This was a new portent for the Welsh farmer—a lawyer who was not in league with the rich. It flashed as a shining light on the eyes of a people who had always been used to regard the law as the paid servant of power and property. It brought more of those farmers flocking to his office: and once more it brought him forward as the legal friend of the poor and the oppressed—“the poor man’s lawyer” of Carnarvonshire.
The people gradually learned that here was a man skilled in the law who was ready on their behalf to face the tyrants of the Bench and to challenge their power.

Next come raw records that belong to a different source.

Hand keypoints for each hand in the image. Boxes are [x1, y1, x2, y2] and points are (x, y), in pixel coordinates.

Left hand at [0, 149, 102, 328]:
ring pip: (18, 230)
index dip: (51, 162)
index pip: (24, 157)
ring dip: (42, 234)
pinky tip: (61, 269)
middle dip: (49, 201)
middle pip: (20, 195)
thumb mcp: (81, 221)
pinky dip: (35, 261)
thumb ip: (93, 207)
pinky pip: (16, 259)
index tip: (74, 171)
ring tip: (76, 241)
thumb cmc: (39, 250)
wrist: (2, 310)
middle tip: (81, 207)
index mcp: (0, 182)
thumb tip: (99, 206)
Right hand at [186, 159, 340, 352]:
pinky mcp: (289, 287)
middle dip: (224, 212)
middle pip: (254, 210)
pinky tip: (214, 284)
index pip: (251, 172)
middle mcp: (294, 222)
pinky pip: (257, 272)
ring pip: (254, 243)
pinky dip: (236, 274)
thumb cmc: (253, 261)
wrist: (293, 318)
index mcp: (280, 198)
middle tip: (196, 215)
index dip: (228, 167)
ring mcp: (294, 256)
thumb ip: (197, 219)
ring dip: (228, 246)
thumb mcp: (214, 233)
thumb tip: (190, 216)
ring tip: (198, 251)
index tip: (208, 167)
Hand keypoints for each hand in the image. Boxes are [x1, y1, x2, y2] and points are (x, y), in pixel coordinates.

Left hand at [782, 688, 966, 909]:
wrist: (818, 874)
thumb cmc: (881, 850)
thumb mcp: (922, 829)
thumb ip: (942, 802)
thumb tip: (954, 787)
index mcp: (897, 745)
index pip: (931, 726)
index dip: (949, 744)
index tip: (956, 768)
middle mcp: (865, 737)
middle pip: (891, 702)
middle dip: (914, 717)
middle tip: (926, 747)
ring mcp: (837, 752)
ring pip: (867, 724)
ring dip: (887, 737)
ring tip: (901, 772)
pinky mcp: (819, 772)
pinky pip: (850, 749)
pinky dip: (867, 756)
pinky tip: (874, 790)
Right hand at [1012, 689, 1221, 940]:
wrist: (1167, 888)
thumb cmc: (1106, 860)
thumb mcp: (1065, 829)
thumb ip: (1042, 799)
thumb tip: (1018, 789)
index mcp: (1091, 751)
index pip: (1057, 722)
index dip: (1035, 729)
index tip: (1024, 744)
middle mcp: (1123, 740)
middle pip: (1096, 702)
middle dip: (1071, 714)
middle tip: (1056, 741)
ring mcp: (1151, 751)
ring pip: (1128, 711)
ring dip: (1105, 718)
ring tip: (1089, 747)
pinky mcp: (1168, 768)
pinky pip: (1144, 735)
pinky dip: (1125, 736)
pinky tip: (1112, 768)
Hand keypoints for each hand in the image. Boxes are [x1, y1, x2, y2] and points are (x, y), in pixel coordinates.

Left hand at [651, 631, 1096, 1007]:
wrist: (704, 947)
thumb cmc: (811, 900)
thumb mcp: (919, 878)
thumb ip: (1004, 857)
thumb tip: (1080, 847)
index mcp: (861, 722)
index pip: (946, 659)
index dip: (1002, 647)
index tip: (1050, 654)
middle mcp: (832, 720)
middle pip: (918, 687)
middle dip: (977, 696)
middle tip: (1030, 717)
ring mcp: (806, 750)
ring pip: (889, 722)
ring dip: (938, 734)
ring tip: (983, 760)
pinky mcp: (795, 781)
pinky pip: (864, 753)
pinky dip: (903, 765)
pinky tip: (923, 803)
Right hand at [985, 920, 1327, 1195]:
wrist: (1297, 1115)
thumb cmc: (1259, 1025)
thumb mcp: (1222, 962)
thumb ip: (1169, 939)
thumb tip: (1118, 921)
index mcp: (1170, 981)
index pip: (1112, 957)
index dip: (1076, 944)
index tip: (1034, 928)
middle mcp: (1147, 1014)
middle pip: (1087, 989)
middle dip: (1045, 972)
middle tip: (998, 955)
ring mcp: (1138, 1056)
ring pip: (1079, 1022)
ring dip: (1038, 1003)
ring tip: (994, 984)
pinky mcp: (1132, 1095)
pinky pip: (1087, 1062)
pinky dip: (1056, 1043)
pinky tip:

In nothing had this power of the Bench been more ruthlessly exercised than in the matter of fishing. By a curious distortion of public rights, the rivers of this country have been mainly turned into private property. While fishing on the open sea is as free as the air, unlicensed fishing in fresh water in England outside navigable waters is often accounted a crime.[[22]]
This law of private property in fresh water fishing has fallen with peculiar harshness upon a people like the Welsh, who inherit a great passion for this particular sport. The pressure of the law has been made worse by the fact that the prohibition is perpetually being extended to waters where a customary right of fishing has existed.
Here has been a cause of perpetual conflict between the law and the public—a conflict in which the bias of the law has been mainly against the public.
Such a case occurred in North Wales in May 1889, when four quarrymen were prosecuted for fishing in a small mountain quarry lake.[[23]] The aim of the prosecution was to bring the lake within the definition of the word “river” in the Act of Parliament. It soon became quite clear from the proceedings that the bias of the Court was against the quarrymen. Mr. Lloyd George rapidly determined to bring this out in the most vivid manner possible. So when the chairman—a great local potentate and sportsman—gruffly interrupted his legal argument by saying that the legal point must be tried in a higher Court, Mr. Lloyd George swiftly replied:
“Yes, sir, and in a perfectly just and unbiassed Court too.”
The result of this remark was precisely what Mr. Lloyd George expected. The chairman rather unwisely asked Mr. Lloyd George to what magistrate he was referring. To this the young advocate immediately replied:
“I refer to you in particular, sir.”
Whereupon the chairman immediately rose with great pomp and dignity and left the court.